*元データ*:

_ _ _

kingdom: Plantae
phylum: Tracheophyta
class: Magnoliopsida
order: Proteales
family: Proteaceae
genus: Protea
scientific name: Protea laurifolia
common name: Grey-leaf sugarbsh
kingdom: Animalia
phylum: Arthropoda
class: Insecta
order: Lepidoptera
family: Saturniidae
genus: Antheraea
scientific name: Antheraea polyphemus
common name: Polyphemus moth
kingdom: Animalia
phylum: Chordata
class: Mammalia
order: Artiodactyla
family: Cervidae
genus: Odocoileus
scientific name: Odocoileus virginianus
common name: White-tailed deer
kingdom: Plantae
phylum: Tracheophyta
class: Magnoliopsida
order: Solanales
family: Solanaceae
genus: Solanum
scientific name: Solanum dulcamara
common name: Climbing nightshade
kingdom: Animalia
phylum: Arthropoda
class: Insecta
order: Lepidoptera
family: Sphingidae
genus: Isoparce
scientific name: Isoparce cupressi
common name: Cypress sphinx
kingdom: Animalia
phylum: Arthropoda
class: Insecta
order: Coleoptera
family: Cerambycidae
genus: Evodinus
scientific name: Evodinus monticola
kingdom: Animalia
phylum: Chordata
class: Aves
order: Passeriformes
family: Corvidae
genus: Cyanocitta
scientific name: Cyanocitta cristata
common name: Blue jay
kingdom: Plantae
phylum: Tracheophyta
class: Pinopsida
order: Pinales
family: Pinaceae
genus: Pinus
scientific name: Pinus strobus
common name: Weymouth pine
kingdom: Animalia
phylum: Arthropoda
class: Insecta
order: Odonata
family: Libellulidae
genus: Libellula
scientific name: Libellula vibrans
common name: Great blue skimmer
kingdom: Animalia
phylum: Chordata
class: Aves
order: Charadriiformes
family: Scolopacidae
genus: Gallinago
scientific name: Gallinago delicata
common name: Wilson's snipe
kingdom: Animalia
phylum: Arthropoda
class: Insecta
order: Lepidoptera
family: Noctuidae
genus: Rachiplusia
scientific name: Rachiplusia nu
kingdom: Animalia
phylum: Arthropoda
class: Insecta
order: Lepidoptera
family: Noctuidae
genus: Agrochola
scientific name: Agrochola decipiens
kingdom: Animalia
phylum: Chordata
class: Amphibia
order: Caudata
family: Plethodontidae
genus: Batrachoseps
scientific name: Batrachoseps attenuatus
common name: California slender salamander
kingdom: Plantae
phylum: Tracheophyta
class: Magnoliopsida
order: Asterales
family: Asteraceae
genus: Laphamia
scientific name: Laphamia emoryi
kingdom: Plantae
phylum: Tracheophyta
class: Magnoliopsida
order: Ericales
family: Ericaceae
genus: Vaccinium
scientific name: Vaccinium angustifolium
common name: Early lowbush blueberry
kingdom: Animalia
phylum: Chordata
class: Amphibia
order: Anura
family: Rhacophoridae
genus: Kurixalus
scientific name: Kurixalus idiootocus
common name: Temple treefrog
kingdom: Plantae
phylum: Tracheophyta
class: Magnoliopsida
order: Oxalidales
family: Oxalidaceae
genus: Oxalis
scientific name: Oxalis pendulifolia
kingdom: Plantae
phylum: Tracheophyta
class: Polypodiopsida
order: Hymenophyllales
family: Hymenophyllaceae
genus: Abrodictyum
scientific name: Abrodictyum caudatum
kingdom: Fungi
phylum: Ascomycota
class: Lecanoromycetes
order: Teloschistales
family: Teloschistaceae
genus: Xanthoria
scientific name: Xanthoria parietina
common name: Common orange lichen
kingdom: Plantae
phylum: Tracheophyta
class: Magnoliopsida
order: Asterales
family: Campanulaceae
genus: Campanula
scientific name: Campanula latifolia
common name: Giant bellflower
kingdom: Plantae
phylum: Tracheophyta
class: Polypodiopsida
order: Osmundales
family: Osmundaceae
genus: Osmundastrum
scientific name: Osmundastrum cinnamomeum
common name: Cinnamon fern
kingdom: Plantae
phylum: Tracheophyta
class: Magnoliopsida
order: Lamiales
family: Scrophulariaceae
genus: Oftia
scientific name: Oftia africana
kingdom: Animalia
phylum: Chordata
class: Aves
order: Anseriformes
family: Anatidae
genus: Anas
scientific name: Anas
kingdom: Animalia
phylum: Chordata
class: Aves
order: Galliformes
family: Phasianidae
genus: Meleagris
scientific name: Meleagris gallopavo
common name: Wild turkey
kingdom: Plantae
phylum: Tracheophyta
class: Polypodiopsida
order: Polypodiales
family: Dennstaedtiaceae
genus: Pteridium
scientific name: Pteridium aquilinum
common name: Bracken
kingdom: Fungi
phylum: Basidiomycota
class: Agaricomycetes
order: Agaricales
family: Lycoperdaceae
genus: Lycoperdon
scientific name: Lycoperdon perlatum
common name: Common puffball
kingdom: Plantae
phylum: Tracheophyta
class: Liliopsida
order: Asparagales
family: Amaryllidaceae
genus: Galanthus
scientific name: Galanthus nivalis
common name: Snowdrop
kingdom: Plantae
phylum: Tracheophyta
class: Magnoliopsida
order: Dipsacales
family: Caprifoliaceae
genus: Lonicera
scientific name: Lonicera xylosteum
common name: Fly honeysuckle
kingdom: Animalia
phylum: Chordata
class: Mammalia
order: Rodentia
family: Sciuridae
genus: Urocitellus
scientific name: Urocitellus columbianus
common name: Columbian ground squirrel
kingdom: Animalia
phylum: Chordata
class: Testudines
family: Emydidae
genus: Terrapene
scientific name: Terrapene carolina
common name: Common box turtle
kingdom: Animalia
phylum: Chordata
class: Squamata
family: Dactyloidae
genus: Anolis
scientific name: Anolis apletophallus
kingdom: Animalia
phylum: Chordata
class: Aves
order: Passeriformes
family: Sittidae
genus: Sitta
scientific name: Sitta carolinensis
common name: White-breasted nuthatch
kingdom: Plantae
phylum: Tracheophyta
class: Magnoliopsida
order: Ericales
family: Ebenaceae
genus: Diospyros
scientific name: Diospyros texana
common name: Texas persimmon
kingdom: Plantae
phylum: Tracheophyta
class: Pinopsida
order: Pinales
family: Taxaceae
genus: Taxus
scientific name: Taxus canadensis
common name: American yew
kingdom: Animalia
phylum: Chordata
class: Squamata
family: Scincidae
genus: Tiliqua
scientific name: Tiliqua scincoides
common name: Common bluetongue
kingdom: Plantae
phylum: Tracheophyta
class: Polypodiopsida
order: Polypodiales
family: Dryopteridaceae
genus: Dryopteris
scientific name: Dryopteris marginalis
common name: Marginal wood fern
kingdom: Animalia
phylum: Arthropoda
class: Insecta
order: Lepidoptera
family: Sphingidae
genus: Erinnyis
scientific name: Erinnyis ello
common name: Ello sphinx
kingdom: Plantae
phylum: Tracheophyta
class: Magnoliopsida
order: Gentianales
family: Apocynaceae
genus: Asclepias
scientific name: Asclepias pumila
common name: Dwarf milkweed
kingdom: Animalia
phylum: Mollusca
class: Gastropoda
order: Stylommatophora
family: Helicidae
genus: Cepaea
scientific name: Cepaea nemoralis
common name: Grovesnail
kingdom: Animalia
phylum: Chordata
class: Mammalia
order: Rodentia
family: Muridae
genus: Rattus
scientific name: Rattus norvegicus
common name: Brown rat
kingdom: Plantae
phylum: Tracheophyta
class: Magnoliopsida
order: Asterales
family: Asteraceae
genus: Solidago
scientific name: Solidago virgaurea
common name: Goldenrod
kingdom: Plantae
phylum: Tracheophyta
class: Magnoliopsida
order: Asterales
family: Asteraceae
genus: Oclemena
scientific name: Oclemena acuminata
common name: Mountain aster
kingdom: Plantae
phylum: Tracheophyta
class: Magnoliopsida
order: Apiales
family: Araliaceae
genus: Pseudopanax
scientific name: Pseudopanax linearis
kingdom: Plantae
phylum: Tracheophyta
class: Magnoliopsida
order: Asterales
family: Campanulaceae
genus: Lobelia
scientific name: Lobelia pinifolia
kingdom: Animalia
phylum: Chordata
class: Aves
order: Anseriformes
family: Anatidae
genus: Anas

_ _ _

「genus: Gallinago」を含む行から書き写し始め、「common name: California slender salamander」を含む行まで、その両端の行も含めて一字一句変えずに書き写してください。

*解答*:
genus: Gallinago
scientific name: Gallinago delicata
common name: Wilson's snipe
kingdom: Animalia
phylum: Arthropoda
class: Insecta
order: Lepidoptera
family: Noctuidae
genus: Rachiplusia
scientific name: Rachiplusia nu
kingdom: Animalia
phylum: Arthropoda
class: Insecta
order: Lepidoptera
family: Noctuidae
genus: Agrochola
scientific name: Agrochola decipiens
kingdom: Animalia
phylum: Chordata
class: Amphibia
order: Caudata
family: Plethodontidae
genus: Batrachoseps
scientific name: Batrachoseps attenuatus
common name: California slender salamander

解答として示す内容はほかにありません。